My main reason for me wanting to write this post, is partly to prove to myself that I am mature enough realize that being ridiculed and disrespected by things that people say and do to hurt me in order to make themselves feel better, makes them the one that is sad and pathetic, and not me. I am the one that maintains my own ability to feel good about myself, and it is strengthened by understanding that those people are just doing this out of fear and insecurities they have within themselves. I believe that all people, deep down (even you dave!), are good people. That is what keeps my hope alive for human kind. But, I realize, that not everyone is like me, and not everyone seeks to help others and build them up, but instead, for reasons relating to the views they have of themselves, that they have to hurt others to make themselves feel better. While I do hope that it makes people who do this sort of thing feel like a better person, I can’t help but feel sorry for them, because if that is what they rely on to make themselves feel better in life, they really do have a sad and pathetic way of living. I hope that I will remember and utilize this philosophy in the future when people decide that they want to hurt me or ridicule me for their own gain; because I will then be able to turn my hurt and pain into feelings of sadness and sorrow for that person, because they are truly the ones that are hurting.

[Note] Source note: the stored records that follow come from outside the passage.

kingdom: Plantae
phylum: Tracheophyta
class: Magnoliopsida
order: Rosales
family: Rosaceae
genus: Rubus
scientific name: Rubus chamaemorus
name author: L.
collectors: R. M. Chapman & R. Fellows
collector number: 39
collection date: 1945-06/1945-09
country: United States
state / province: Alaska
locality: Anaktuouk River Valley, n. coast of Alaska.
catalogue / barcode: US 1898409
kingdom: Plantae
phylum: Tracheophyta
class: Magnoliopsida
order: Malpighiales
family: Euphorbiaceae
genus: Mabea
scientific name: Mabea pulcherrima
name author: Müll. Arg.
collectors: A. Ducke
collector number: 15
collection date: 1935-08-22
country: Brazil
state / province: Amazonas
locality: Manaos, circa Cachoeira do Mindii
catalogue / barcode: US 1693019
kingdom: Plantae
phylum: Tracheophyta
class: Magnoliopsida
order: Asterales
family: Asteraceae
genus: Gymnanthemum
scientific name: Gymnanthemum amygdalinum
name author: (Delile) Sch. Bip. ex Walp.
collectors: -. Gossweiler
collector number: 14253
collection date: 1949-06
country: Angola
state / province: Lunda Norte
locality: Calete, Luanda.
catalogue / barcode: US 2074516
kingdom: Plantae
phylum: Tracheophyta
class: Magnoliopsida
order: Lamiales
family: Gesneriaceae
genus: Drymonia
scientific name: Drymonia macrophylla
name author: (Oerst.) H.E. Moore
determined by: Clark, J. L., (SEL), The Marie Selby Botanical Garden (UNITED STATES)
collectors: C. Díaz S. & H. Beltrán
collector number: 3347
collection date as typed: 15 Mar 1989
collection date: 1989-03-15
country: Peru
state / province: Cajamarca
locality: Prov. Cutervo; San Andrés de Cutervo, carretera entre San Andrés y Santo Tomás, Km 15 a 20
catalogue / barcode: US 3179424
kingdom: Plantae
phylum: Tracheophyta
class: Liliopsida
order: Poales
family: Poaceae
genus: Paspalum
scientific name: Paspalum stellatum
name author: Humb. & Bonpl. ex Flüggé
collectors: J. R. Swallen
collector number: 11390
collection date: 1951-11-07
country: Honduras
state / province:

It really is too bad that I didn’t know about this when I was in school. Either way, I honestly wish that this was something that all kids knew, and perhaps, with the knowledge about people on both sides, we can all come to the middle, and the hurting can stop. But until that time, there will be the sad and pathetic that seek out to hurt those that are already dealing with their own issues, rather than putting them off on others, and I have no control over their actions. What I can control, is I can realize and embrace the fact that, those of us that are dealing with our issues are the strong ones, and that we are the ones that don’t need anyone to feel sorry for us, because we are dealing with it, rather than using it to hurt someone else.